Sequence analyzer performs alignment and distance computation across sequence types. Diversity calculator computes alpha and beta diversity indices. Tree manipulator builds and queries phylogenetic tree structures. Ordination engine runs PCoA and NMDS for community visualization.

How to Use It?

Basic Usage

import numpy as np
from skbio import (
  DistanceMatrix,
  TreeNode)
from skbio.diversity import (
  alpha_diversity,
  beta_diversity)

counts = np.array([
  [10, 20, 30, 0, 5],
  [5, 5, 5, 5, 5],
  [100, 0, 0, 0, 1]])
ids = ['S1', 'S2', 'S3']

shannon = alpha_diversity(
  'shannon', counts,
  ids)
print('Shannon:')
print(shannon)

bc = beta_diversity(
  'braycurtis', counts,
  ids)
print('\nBray-Curtis:')
print(bc)

tree = TreeNode.read([
  '((A:0.1,B:0.2):0.3,'
  '(C:0.4,D:0.5):0.6);'])
print(f'\nTips: '
  f'{[n.name for n '
  f'in tree.tips()]}')
print(f'Depth: '
  f'{tree.descending_branch_length():.1f}')

Real-World Examples

import numpy as np
from skbio import (
  DistanceMatrix)
from skbio.diversity import (
  alpha_diversity,
  beta_diversity)
from skbio.stats.ordination\
  import pcoa
from skbio.stats.distance\
  import permanova

class MicrobiomeAnalysis:
  def __init__(
    self,
    counts: np.ndarray,
    sample_ids: list,
    groups: list
  ):
    self.counts = counts
    self.ids = sample_ids
    self.groups = groups

  def alpha(self):
    return {
      'shannon':
        alpha_diversity(
          'shannon',
          self.counts,
          self.ids),
      'observed':
        alpha_diversity(
          'observed_otus',
          self.counts,
          self.ids)}

  def beta(self):
    return beta_diversity(
      'braycurtis',
      self.counts,
      self.ids)

  def ordinate(self):
    dm = self.beta()
    return pcoa(dm)

  def test_groups(self):
    dm = self.beta()
    import pandas as pd
    grouping = pd.Series(
      self.groups,
      index=self.ids)
    return permanova(
      dm, grouping)

counts = np.random.randint(
  0, 100, (6, 20))
ma = MicrobiomeAnalysis(
  counts,
  [f'S{i}' for i
    in range(6)],
  ['A','A','A',
   'B','B','B'])
result = ma.test_groups()
print(f'p-value: '
  f'{result["p-value"]}')

Advanced Tips

Use phylogenetic-aware beta diversity metrics like UniFrac when phylogenetic tree information is available for more sensitive community comparisons.
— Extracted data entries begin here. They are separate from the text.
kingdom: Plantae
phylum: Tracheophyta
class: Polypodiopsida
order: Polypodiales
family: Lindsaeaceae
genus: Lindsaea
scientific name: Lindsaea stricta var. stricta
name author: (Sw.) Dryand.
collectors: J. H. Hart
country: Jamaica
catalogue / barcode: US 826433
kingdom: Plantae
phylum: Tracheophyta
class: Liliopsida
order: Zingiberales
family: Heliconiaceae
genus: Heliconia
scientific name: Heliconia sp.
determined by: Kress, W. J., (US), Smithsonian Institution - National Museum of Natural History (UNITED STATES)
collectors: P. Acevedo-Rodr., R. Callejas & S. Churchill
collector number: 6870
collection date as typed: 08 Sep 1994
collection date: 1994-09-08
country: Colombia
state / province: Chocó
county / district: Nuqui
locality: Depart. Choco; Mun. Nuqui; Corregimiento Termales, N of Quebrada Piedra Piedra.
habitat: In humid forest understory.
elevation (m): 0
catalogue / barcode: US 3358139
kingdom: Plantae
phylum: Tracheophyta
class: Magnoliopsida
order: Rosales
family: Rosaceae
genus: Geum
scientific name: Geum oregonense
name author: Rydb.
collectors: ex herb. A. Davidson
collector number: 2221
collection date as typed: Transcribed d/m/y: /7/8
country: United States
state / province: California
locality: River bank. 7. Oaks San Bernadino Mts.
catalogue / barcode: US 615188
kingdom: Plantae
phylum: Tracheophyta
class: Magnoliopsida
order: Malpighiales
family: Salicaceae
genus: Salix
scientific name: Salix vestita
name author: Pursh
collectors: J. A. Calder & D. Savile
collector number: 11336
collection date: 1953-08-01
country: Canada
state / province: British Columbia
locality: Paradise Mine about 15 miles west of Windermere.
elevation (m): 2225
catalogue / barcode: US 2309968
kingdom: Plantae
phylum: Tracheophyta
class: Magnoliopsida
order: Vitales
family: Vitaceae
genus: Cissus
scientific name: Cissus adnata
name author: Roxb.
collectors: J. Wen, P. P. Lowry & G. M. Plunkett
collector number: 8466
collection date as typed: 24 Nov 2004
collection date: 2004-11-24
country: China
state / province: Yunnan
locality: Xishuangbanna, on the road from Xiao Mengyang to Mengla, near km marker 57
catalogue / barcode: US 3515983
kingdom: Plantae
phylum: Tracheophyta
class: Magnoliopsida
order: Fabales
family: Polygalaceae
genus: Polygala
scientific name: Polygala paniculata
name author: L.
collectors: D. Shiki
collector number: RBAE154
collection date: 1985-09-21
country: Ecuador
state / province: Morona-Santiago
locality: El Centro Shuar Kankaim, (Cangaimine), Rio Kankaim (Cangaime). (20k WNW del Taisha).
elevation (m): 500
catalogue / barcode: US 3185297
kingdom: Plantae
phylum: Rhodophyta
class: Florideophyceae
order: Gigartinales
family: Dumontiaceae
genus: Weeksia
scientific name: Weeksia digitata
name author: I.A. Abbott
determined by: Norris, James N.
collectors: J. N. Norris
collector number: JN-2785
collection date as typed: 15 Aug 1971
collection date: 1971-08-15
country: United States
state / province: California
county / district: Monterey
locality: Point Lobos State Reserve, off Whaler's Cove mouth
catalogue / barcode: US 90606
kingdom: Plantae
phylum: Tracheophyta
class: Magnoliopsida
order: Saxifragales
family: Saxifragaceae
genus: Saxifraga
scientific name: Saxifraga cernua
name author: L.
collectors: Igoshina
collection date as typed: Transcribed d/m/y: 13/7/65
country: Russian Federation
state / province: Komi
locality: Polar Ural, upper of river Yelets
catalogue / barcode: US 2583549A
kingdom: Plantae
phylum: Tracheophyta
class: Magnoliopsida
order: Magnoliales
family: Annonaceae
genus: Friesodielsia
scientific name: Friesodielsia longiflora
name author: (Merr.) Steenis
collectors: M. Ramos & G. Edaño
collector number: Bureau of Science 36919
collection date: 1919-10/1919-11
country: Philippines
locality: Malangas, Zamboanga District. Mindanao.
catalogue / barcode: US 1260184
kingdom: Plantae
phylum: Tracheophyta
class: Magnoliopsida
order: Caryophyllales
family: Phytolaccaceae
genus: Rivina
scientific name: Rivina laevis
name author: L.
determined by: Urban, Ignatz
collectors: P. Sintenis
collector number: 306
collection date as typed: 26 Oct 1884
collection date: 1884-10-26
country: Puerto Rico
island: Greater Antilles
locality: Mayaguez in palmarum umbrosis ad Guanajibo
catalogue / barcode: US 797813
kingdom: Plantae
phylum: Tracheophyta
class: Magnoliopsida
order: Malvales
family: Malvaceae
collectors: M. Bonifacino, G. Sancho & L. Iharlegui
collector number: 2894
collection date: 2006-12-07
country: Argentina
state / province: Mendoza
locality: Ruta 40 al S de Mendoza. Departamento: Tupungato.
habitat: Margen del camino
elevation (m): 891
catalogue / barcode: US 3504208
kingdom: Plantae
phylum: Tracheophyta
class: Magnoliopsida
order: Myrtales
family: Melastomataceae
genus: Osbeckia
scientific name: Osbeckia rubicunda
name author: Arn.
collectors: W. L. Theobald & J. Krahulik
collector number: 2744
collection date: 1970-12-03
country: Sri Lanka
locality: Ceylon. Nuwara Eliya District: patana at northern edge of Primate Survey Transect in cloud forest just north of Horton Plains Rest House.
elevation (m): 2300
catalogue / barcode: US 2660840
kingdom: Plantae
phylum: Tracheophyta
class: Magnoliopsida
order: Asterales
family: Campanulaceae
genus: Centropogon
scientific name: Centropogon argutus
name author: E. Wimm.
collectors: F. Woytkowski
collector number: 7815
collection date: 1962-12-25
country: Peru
Apply PERMANOVA with multiple permutations, typically 999 or more, for reliable significance testing on distance matrices. Combine PCoA ordination with group metadata for visual exploration of community structure differences. When working with large datasets, consider subsetting or rarefying samples first to reduce memory overhead during distance matrix computation.

When to Use It?

Use Cases

Calculate alpha and beta diversity metrics from a 16S microbiome abundance table. Run PCoA ordination to visualize community composition differences between sample groups. Test whether microbial communities differ significantly between treatment conditions using PERMANOVA.

Related Topics

Scikit-bio, bioinformatics, microbiome analysis, diversity metrics, phylogenetics, ordination, and ecological statistics.

Important Notes

Requirements

Scikit-bio Python package installed via pip or conda. NumPy and pandas for numerical computation and data handling. Community abundance data in matrix format with sample and feature identifiers.

Usage Recommendations

Do: normalize or rarefy abundance data before computing diversity metrics to account for uneven sequencing depth. Use multiple diversity metrics to capture different aspects of community structure. Verify sample identifiers match between abundance tables and metadata.

Don't: compare diversity values computed with different rarefaction depths since this introduces bias. Use parametric statistical tests on distance matrices since PERMANOVA and related methods are designed for this data type. Interpret ordination axes as representing specific biological variables.

Limitations

Some scikit-bio functions have specific input format requirements that differ from other bioinformatics libraries. Large distance matrices require significant memory for computation and storage, which can become a bottleneck with hundreds of samples. Phylogenetic diversity metrics require a matching tree that covers all features in the abundance table.